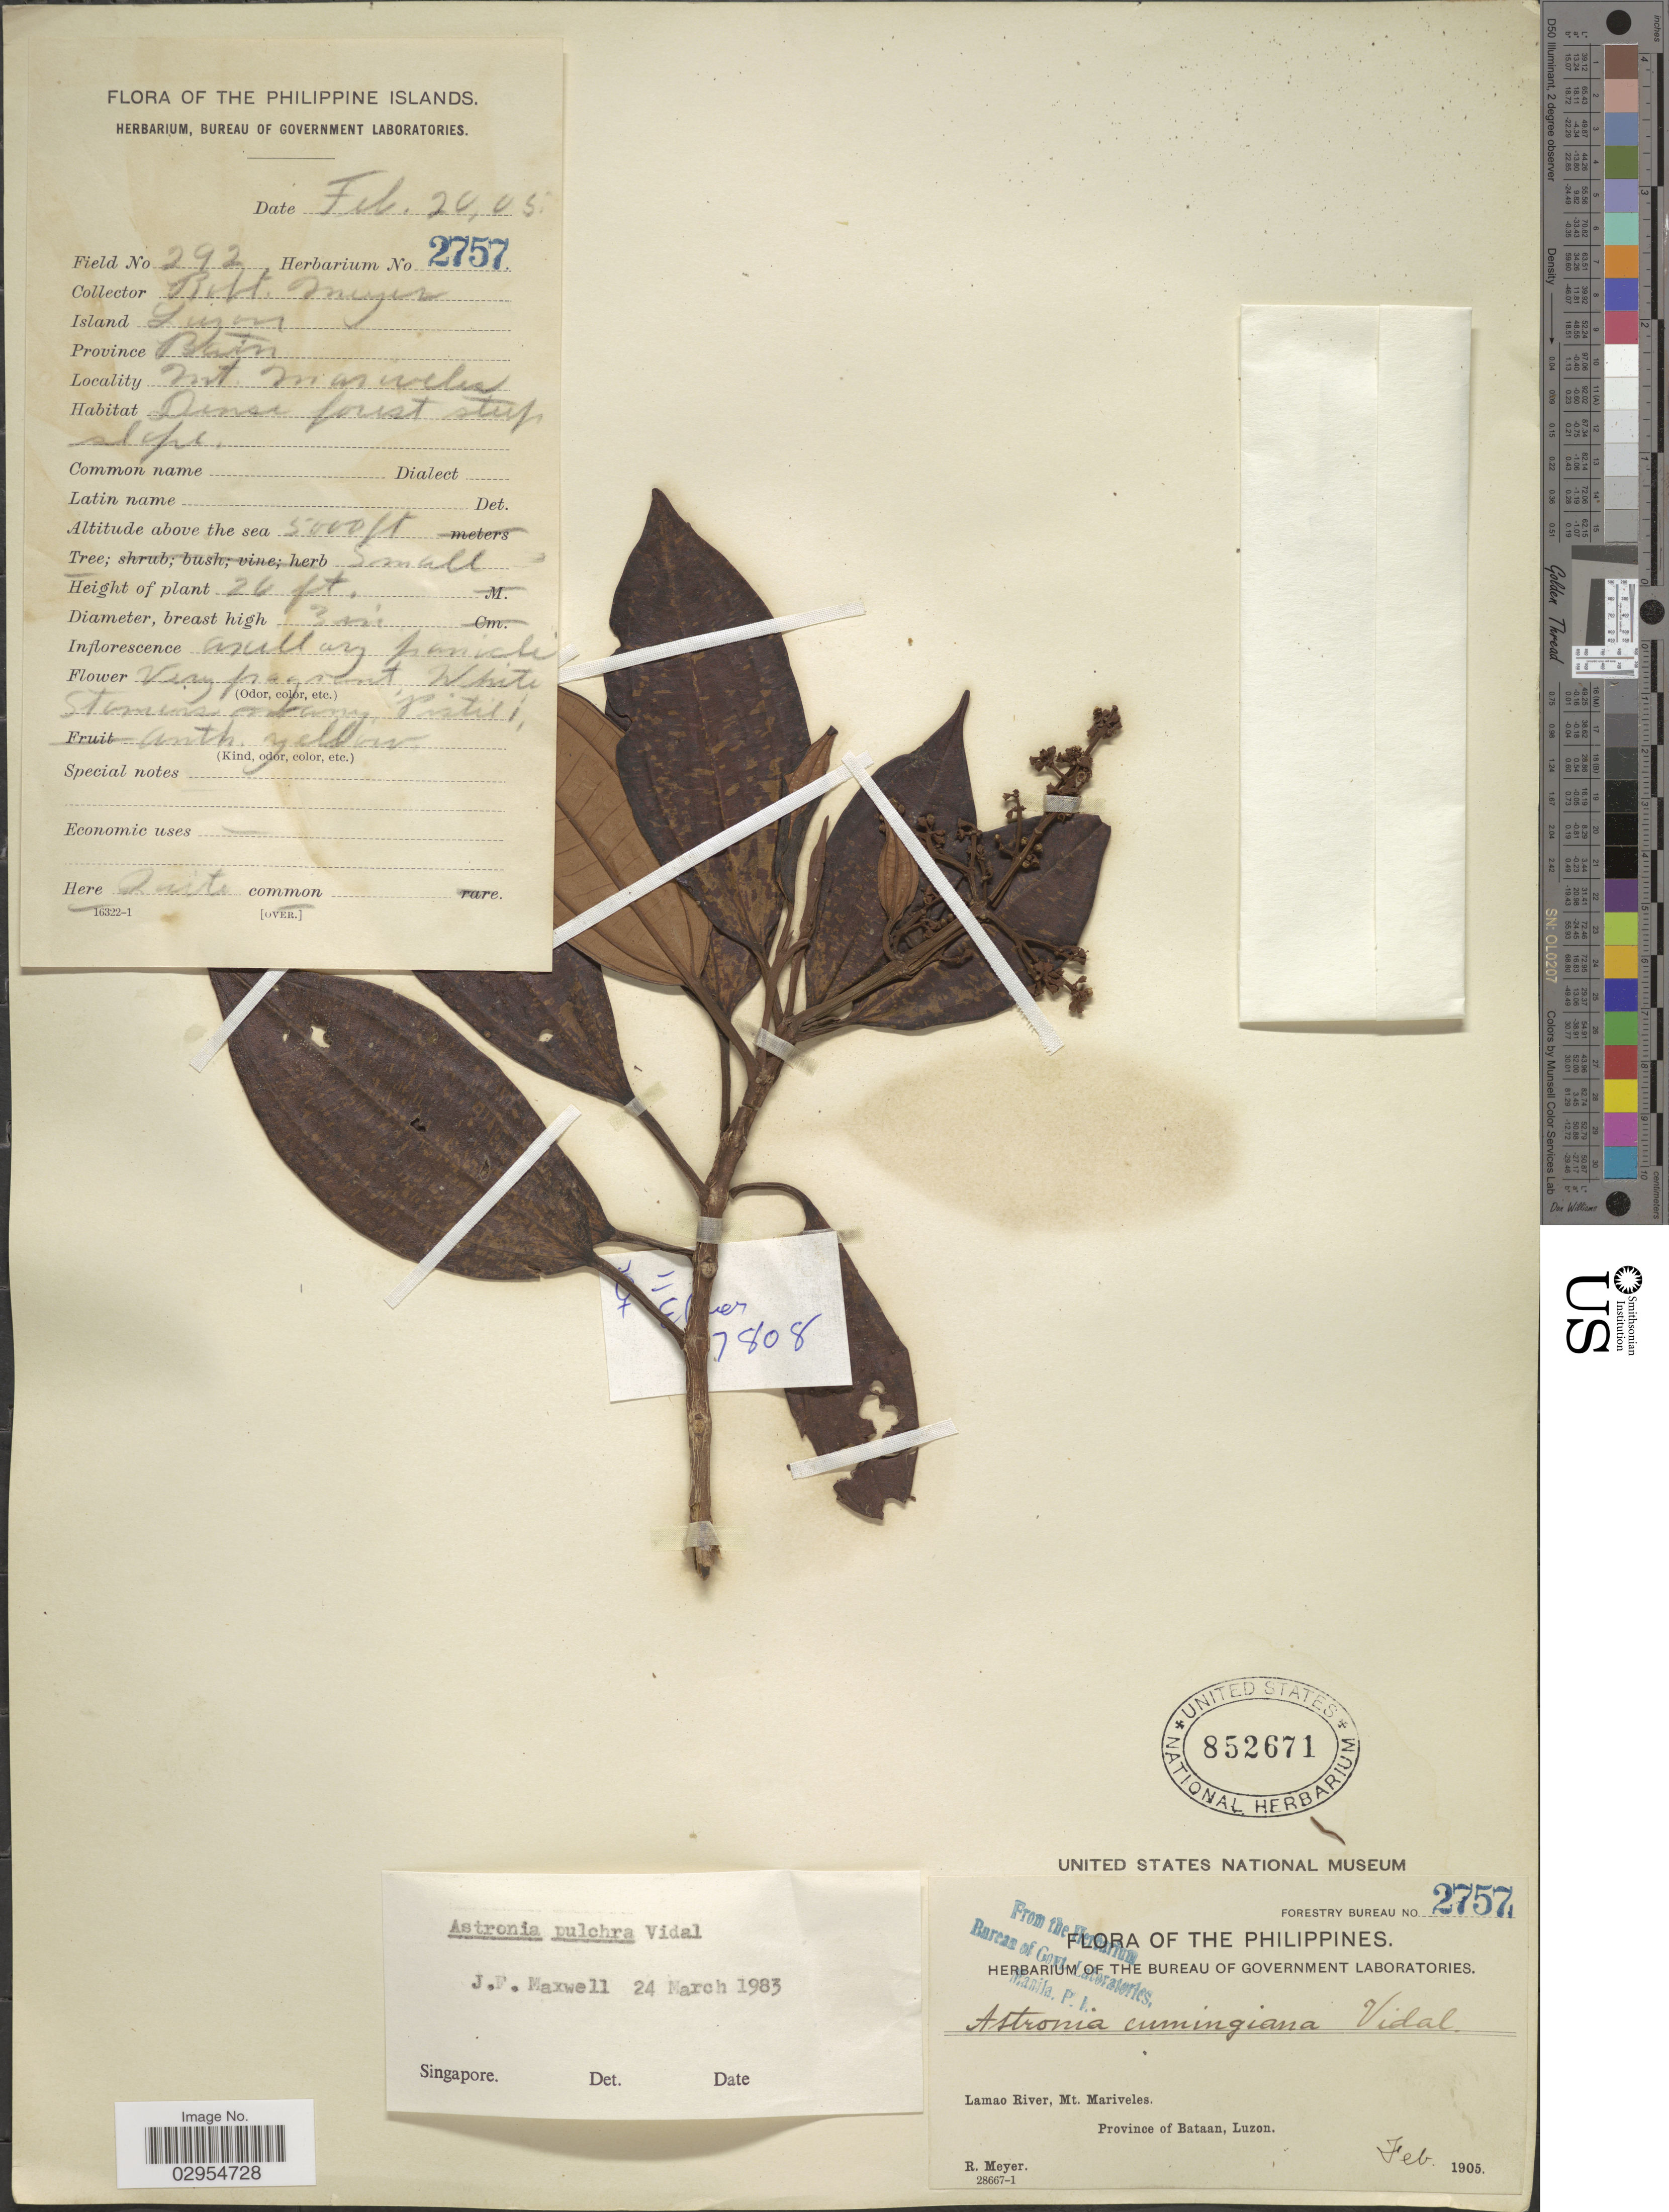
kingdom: Plantae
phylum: Tracheophyta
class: Magnoliopsida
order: Myrtales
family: Melastomataceae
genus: Astronia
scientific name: Astronia pulchra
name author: S. Vidal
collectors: R. Meyer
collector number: Forestry Bureau 2757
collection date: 1905-02-20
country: Philippines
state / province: Central Luzon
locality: Lamao River, Mt. Mariveles, Province of Bataan, Luzon.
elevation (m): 1524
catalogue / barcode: US 852671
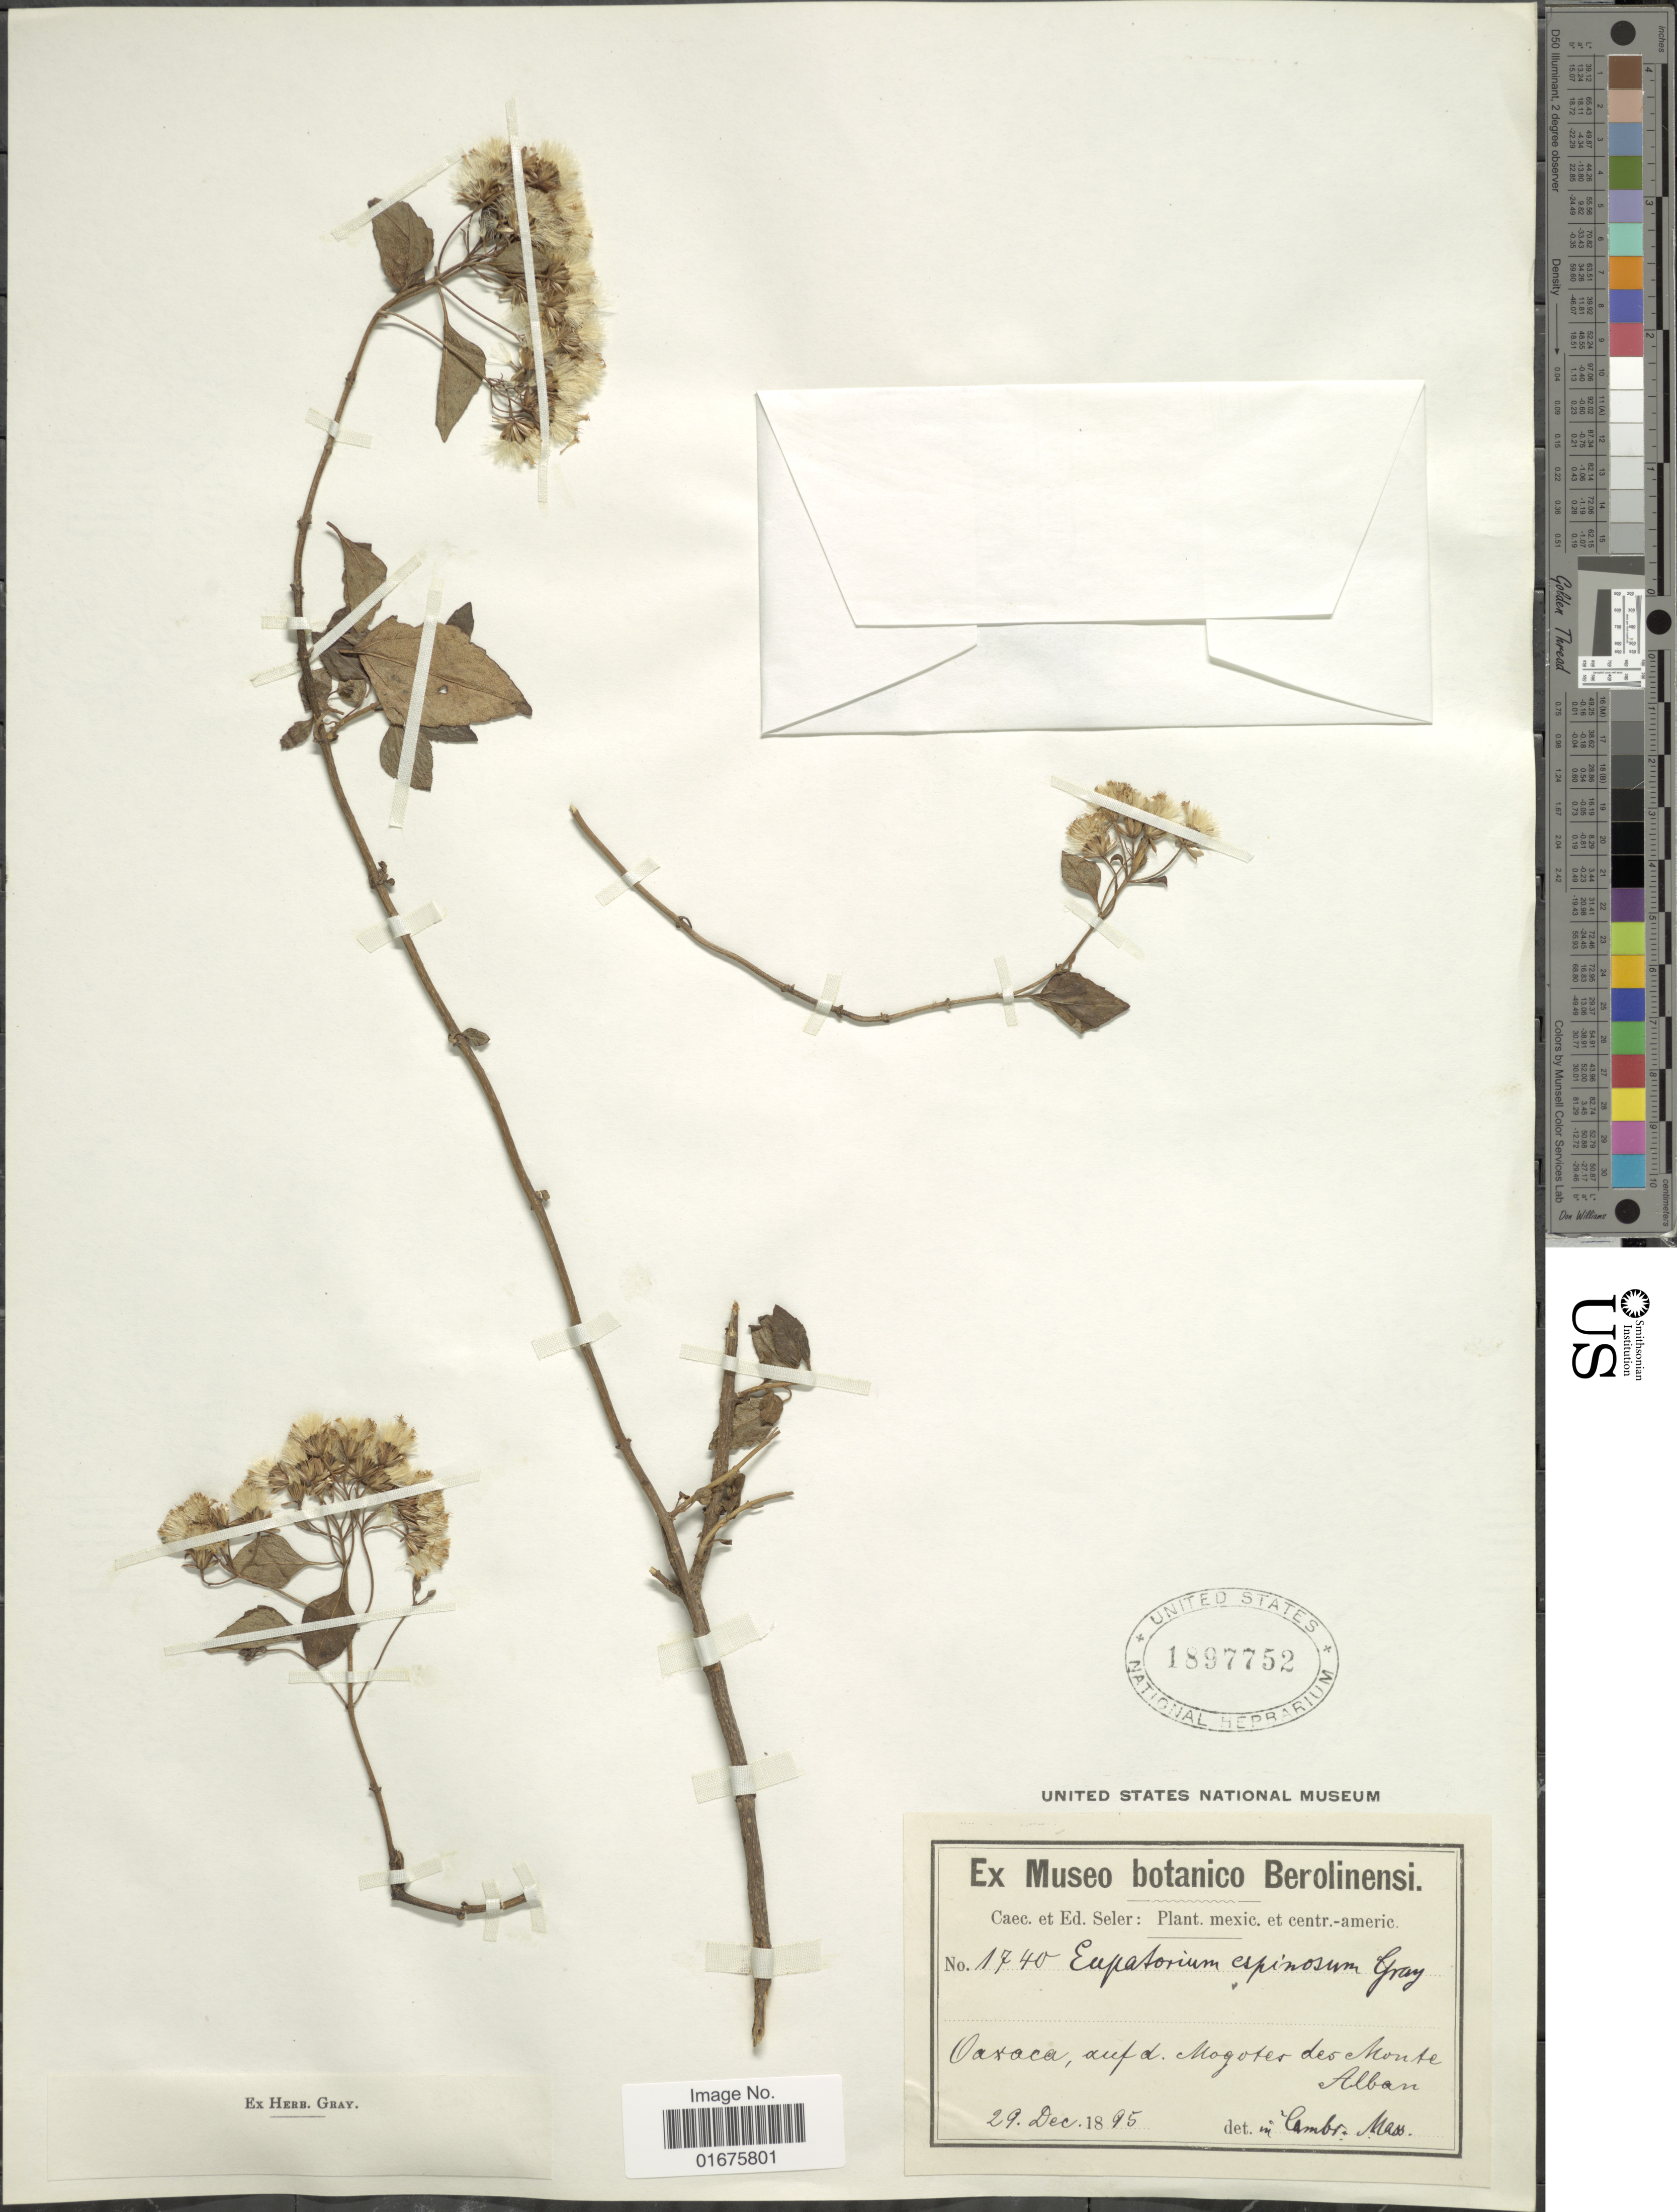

========================

### Directions for this task:
Return every line of the entries above word for word, omitting the pictures.

### Written response:
kingdom: Plantae
phylum: Tracheophyta
class: Magnoliopsida
order: Myrtales
family: Melastomataceae
genus: Astronia
scientific name: Astronia pulchra
name author: S. Vidal
collectors: R. Meyer
collector number: Forestry Bureau 2757
collection date: 1905-02-20
country: Philippines
state / province: Central Luzon
locality: Lamao River, Mt. Mariveles, Province of Bataan, Luzon.
elevation (m): 1524
catalogue / barcode: US 852671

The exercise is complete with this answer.